▶ **Exercise requirements**
The copy should hold exactly the lines below from the one that contains "[364,140,396,153] any ->" through the one that contains "[96,792,110,809] A -> [306,465,316,473] 2." and nothing else, so no pictures.

▶ **Data extract**
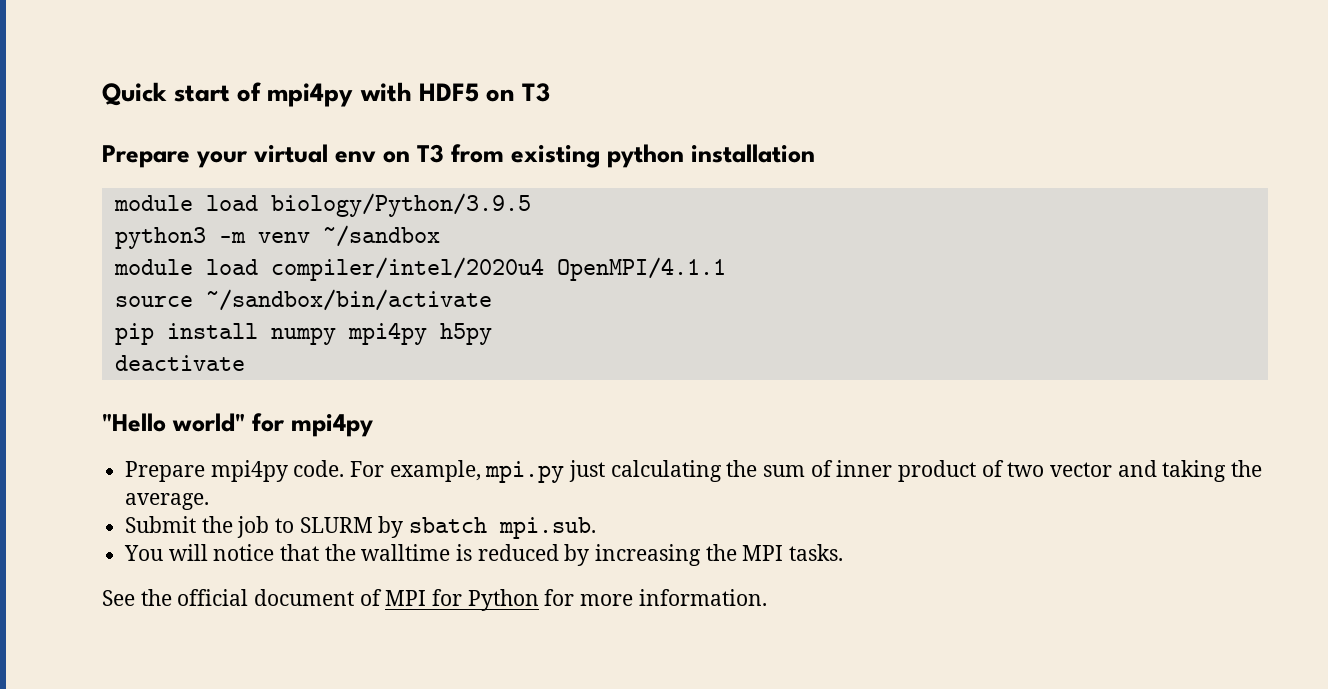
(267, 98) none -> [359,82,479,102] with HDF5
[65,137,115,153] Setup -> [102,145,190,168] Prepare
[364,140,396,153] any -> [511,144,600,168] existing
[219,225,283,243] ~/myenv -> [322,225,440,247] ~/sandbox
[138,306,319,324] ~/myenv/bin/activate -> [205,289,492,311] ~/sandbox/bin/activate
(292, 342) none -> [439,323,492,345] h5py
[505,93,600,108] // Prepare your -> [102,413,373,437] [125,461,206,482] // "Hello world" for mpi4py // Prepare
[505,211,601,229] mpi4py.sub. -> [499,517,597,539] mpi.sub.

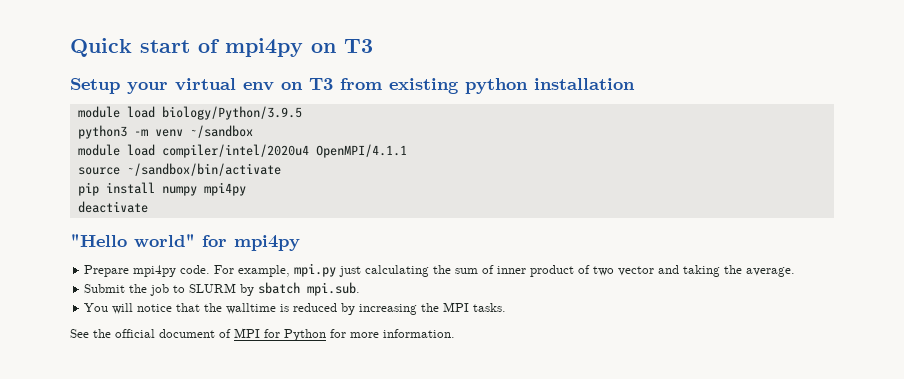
[359,82,479,102] with HDF5 -> (303, 47) none
[102,145,190,168] Prepare -> [70,78,120,94] Setup
[439,323,492,345] h5py -> (246, 189) none

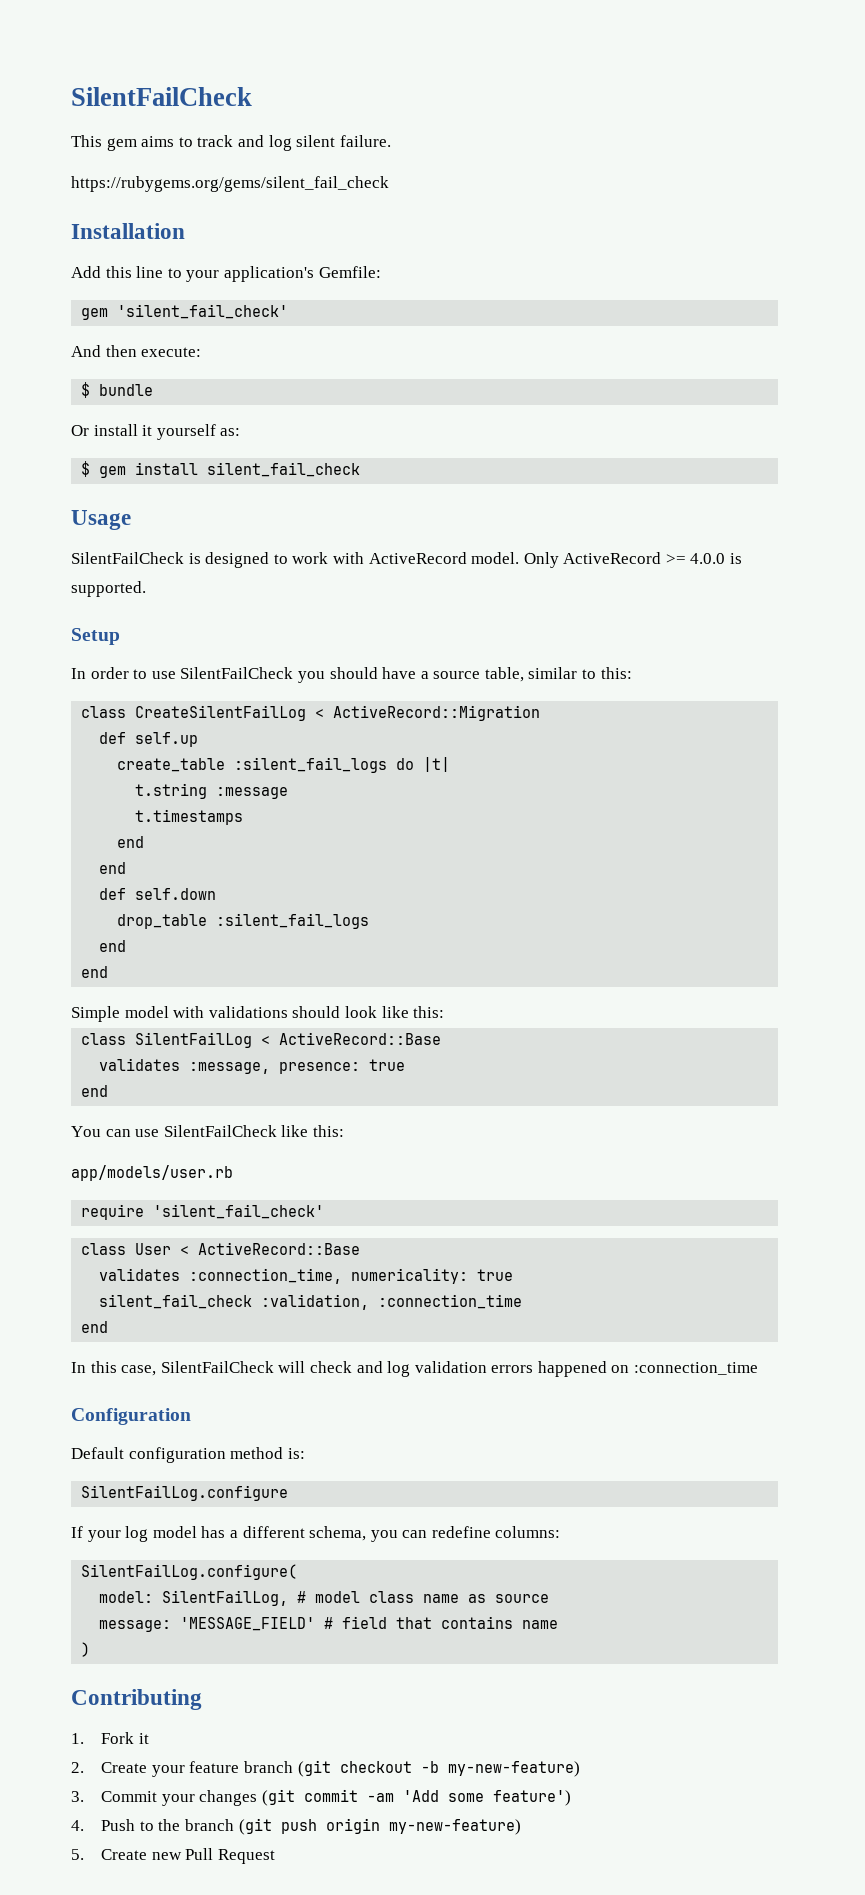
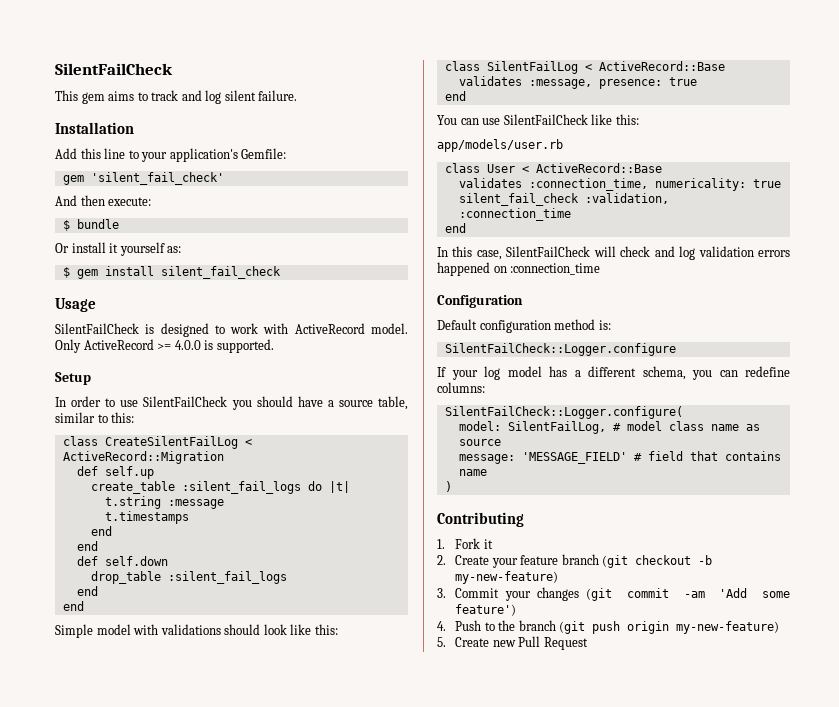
[71,176,389,192] // https://rubygems.org/gems/silent_fail_check -> (298, 95) none
[81,1204,325,1220] // require 'silent_fail_check' -> (563, 145) none
[81,1485,289,1501] SilentFailLog.configure -> [444,343,676,356] SilentFailCheck::Logger.configure
[81,1564,298,1580] SilentFailLog.configure( -> [444,406,683,419] SilentFailCheck::Logger.configure(

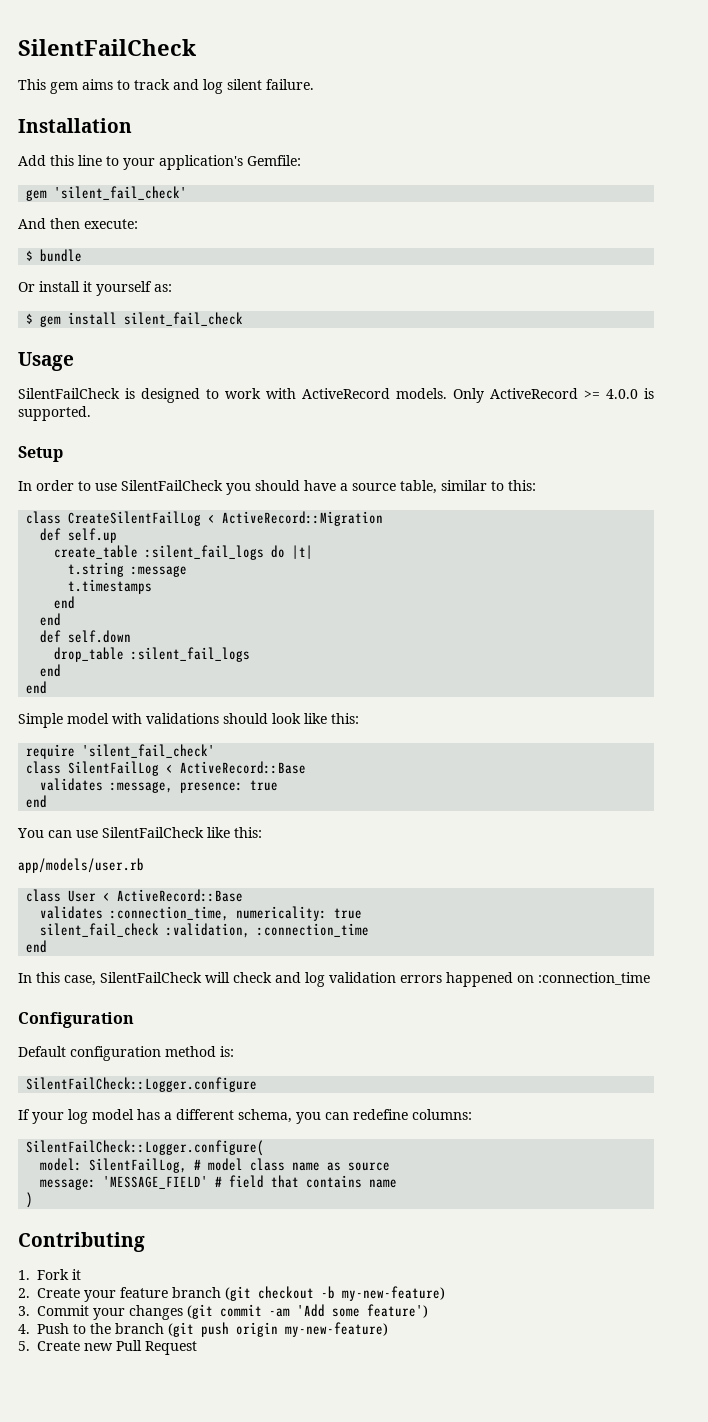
[370,323,408,334] model. -> [396,388,447,399] models.
(338, 629) none -> [26,744,216,759] // require 'silent_fail_check'

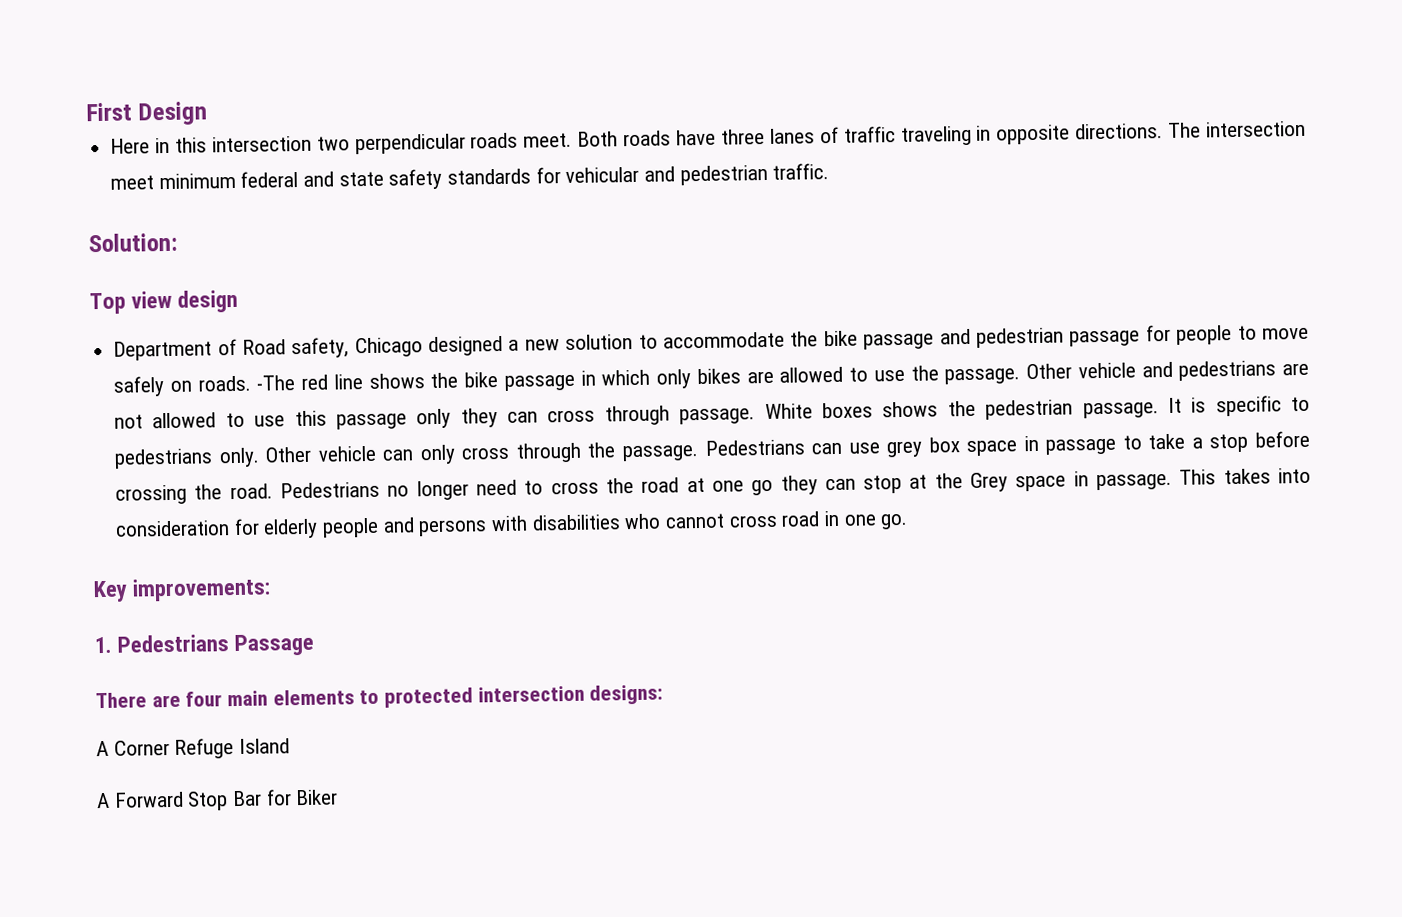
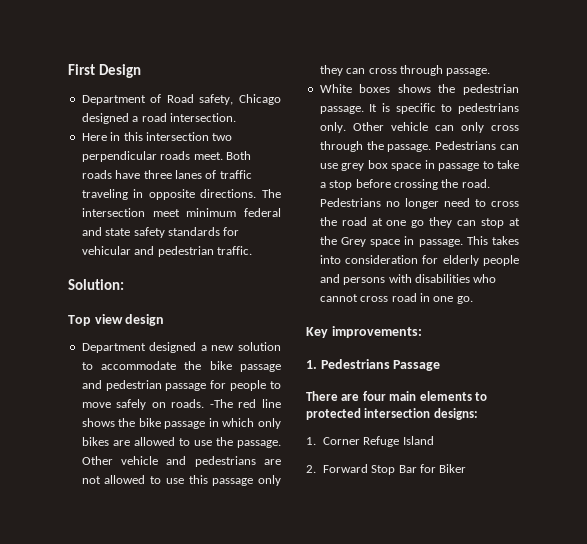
(207, 113) none -> [81,94,281,105] [81,113,236,124] // Department of Road safety, Chicago designed a road intersection.
[217,337,423,359] of Road safety, Chicago -> (146, 348) none
(756, 416) none -> (491, 72) //
[96,740,109,757] A -> [306,437,316,445] 1.
[96,792,110,809] A -> [306,465,316,473] 2.

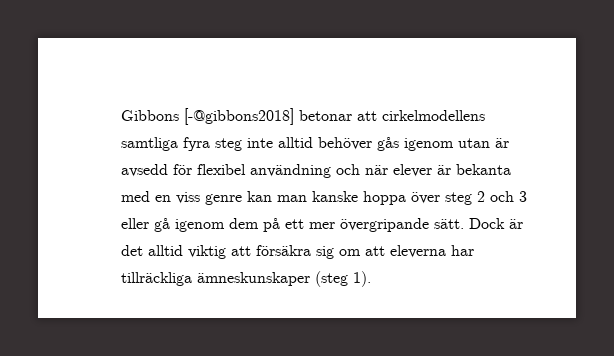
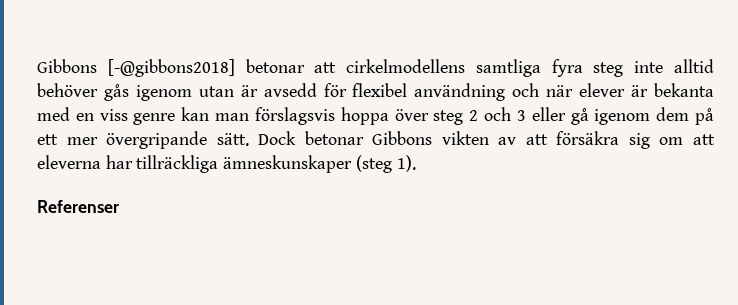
[312,191,358,202] kanske -> [254,107,335,125] förslagsvis
[509,219,523,229] [121,245,226,259] är det alltid viktig -> [304,131,517,145] betonar Gibbons vikten av
(371, 279) none -> [37,200,119,213] // Referenser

▶ **Exercise result**
[364,140,396,153] any -> [511,144,600,168] existing
[219,225,283,243] ~/myenv -> [322,225,440,247] ~/sandbox
[138,306,319,324] ~/myenv/bin/activate -> [205,289,492,311] ~/sandbox/bin/activate
(292, 342) none -> [439,323,492,345] h5py
[505,93,600,108] // Prepare your -> [102,413,373,437] [125,461,206,482] // "Hello world" for mpi4py // Prepare
[505,211,601,229] mpi4py.sub. -> [499,517,597,539] mpi.sub.

[359,82,479,102] with HDF5 -> (303, 47) none
[102,145,190,168] Prepare -> [70,78,120,94] Setup
[439,323,492,345] h5py -> (246, 189) none

[71,176,389,192] // https://rubygems.org/gems/silent_fail_check -> (298, 95) none
[81,1204,325,1220] // require 'silent_fail_check' -> (563, 145) none
[81,1485,289,1501] SilentFailLog.configure -> [444,343,676,356] SilentFailCheck::Logger.configure
[81,1564,298,1580] SilentFailLog.configure( -> [444,406,683,419] SilentFailCheck::Logger.configure(

[370,323,408,334] model. -> [396,388,447,399] models.
(338, 629) none -> [26,744,216,759] // require 'silent_fail_check'

(207, 113) none -> [81,94,281,105] [81,113,236,124] // Department of Road safety, Chicago designed a road intersection.
[217,337,423,359] of Road safety, Chicago -> (146, 348) none
(756, 416) none -> (491, 72) //
[96,740,109,757] A -> [306,437,316,445] 1.
[96,792,110,809] A -> [306,465,316,473] 2.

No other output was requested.